What the task asks:
Using the line that contains "一些中国人想要搭救中国人，还" as the first line and the last line of the data as the final one, give every line in that range again exactly.

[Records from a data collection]

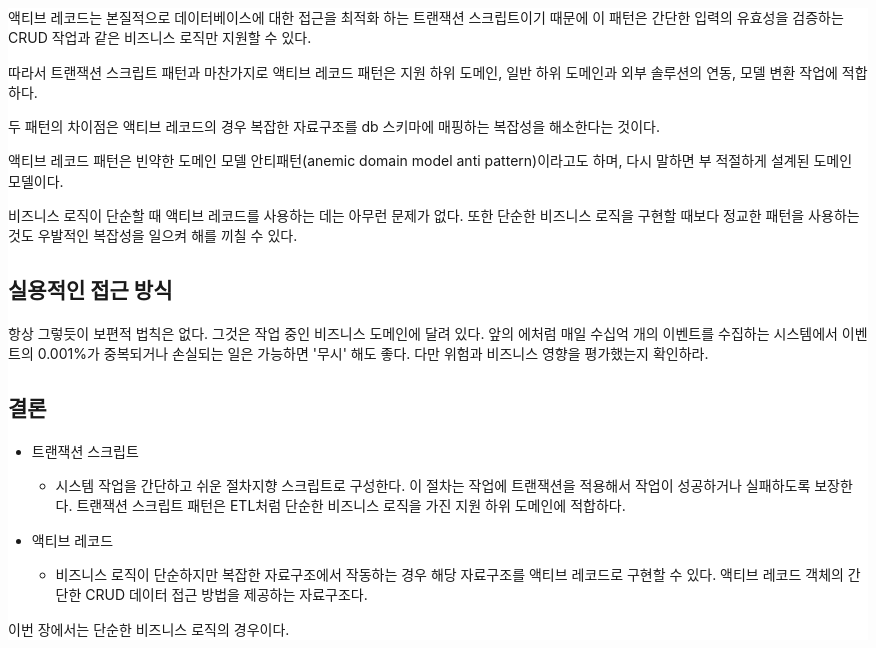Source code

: 액티브 레코드는 본질적으로 데이터베이스에 대한 접근을 최적화 하는 트랜잭션 스크립트이기 때문에 이 패턴은 간단한 입력의 유효성을 검증하는 CRUD 작업과 같은 비즈니스 로직만 지원할 수 있다.

따라서 트랜잭션 스크립트 패턴과 마찬가지로 액티브 레코드 패턴은 지원 하위 도메인, 일반 하위 도메인과 외부 솔루션의 연동, 모델 변환 작업에 적합하다.

두 패턴의 차이점은 액티브 레코드의 경우 복잡한 자료구조를 db 스키마에 매핑하는 복잡성을 해소한다는 것이다.

액티브 레코드 패턴은 빈약한 도메인 모델 안티패턴(anemic domain model anti pattern)이라고도 하며, 다시 말하면 부 적절하게 설계된 도메인 모델이다.

비즈니스 로직이 단순할 때 액티브 레코드를 사용하는 데는 아무런 문제가 없다. 또한 단순한 비즈니스 로직을 구현할 때보다 정교한 패턴을 사용하는 것도 우발적인 복잡성을 일으켜 해를 끼칠 수 있다.

## 실용적인 접근 방식

항상 그렇듯이 보편적 법칙은 없다. 그것은 작업 중인 비즈니스 도메인에 달려 있다. 앞의 에처럼 매일 수십억 개의 이벤트를 수집하는 시스템에서 이벤트의 0.001%가 중복되거나 손실되는 일은 가능하면 '무시' 해도 좋다. 다만 위험과 비즈니스 영향을 평가했는지 확인하라.

## 결론

-   트랜잭션 스크립트

    -   시스템 작업을 간단하고 쉬운 절차지향 스크립트로 구성한다. 이 절차는 작업에 트랜잭션을 적용해서 작업이 성공하거나 실패하도록 보장한다. 트랜잭션 스크립트 패턴은 ETL처럼 단순한 비즈니스 로직을 가진 지원 하위 도메인에 적합하다.

-   액티브 레코드
    -   비즈니스 로직이 단순하지만 복잡한 자료구조에서 작동하는 경우 해당 자료구조를 액티브 레코드로 구현할 수 있다. 액티브 레코드 객체의 간단한 CRUD 데이터 접근 방법을 제공하는 자료구조다.

이번 장에서는 단순한 비즈니스 로직의 경우이다.

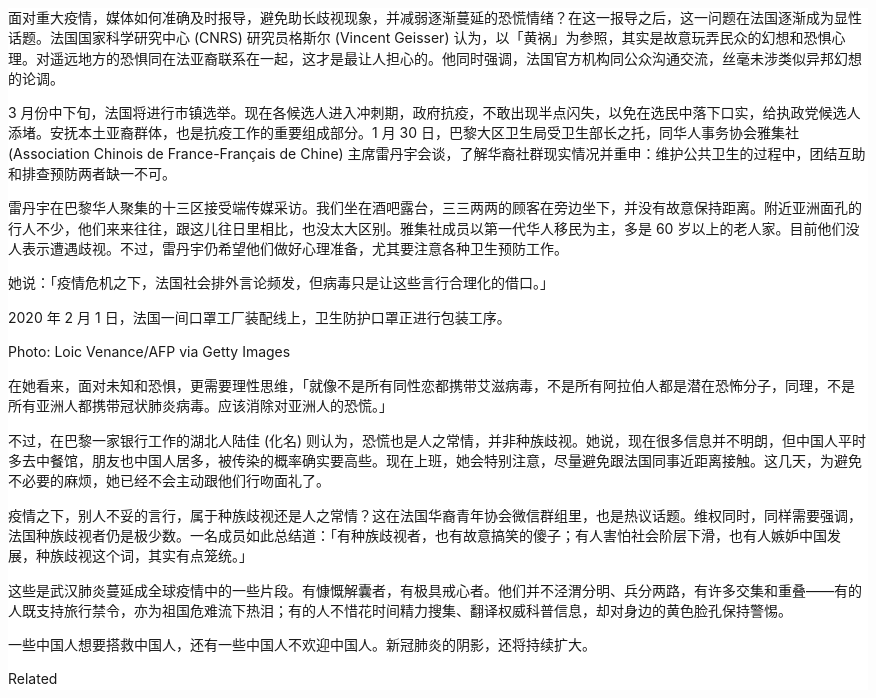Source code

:面对重大疫情，媒体如何准确及时报导，避免助长歧视现象，并减弱逐渐蔓延的恐慌情绪？在这一报导之后，这一问题在法国逐渐成为显性话题。法国国家科学研究中心 (CNRS) 研究员格斯尔 (Vincent Geisser) 认为，以「黄祸」为参照，其实是故意玩弄民众的幻想和恐惧心理。对遥远地方的恐惧同在法亚裔联系在一起，这才是最让人担心的。他同时强调，法国官方机构同公众沟通交流，丝毫未涉类似异邦幻想的论调。

3 月份中下旬，法国将进行市镇选举。现在各候选人进入冲刺期，政府抗疫，不敢出现半点闪失，以免在选民中落下口实，给执政党候选人添堵。安抚本土亚裔群体，也是抗疫工作的重要组成部分。1 月 30 日，巴黎大区卫生局受卫生部长之托，同华人事务协会雅集社 (Association Chinois de France-Français de Chine) 主席雷丹宇会谈，了解华裔社群现实情况并重申：维护公共卫生的过程中，团结互助和排查预防两者缺一不可。

雷丹宇在巴黎华人聚集的十三区接受端传媒采访。我们坐在酒吧露台，三三两两的顾客在旁边坐下，并没有故意保持距离。附近亚洲面孔的行人不少，他们来来往往，跟这儿往日里相比，也没太大区别。雅集社成员以第一代华人移民为主，多是 60 岁以上的老人家。目前他们没人表示遭遇歧视。不过，雷丹宇仍希望他们做好心理准备，尤其要注意各种卫生预防工作。

她说：「疫情危机之下，法国社会排外言论频发，但病毒只是让这些言行合理化的借口。」

2020 年 2 月 1 日，法国一间口罩工厂装配线上，卫生防护口罩正进行包装工序。

Photo: Loic Venance/AFP via Getty Images

在她看来，面对未知和恐惧，更需要理性思维，「就像不是所有同性恋都携带艾滋病毒，不是所有阿拉伯人都是潜在恐怖分子，同理，不是所有亚洲人都携带冠状肺炎病毒。应该消除对亚洲人的恐慌。」

不过，在巴黎一家银行工作的湖北人陆佳 (化名) 则认为，恐慌也是人之常情，并非种族歧视。她说，现在很多信息并不明朗，但中国人平时多去中餐馆，朋友也中国人居多，被传染的概率确实要高些。现在上班，她会特别注意，尽量避免跟法国同事近距离接触。这几天，为避免不必要的麻烦，她已经不会主动跟他们行吻面礼了。

疫情之下，别人不妥的言行，属于种族歧视还是人之常情？这在法国华裔青年协会微信群组里，也是热议话题。维权同时，同样需要强调，法国种族歧视者仍是极少数。一名成员如此总结道：「有种族歧视者，也有故意搞笑的傻子；有人害怕社会阶层下滑，也有人嫉妒中国发展，种族歧视这个词，其实有点笼统。」

这些是武汉肺炎蔓延成全球疫情中的一些片段。有慷慨解囊者，有极具戒心者。他们并不泾渭分明、兵分两路，有许多交集和重叠——有的人既支持旅行禁令，亦为祖国危难流下热泪；有的人不惜花时间精力搜集、翻译权威科普信息，却对身边的黄色脸孔保持警惕。

一些中国人想要搭救中国人，还有一些中国人不欢迎中国人。新冠肺炎的阴影，还将持续扩大。

Related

Expected output:
一些中国人想要搭救中国人，还有一些中国人不欢迎中国人。新冠肺炎的阴影，还将持续扩大。

Related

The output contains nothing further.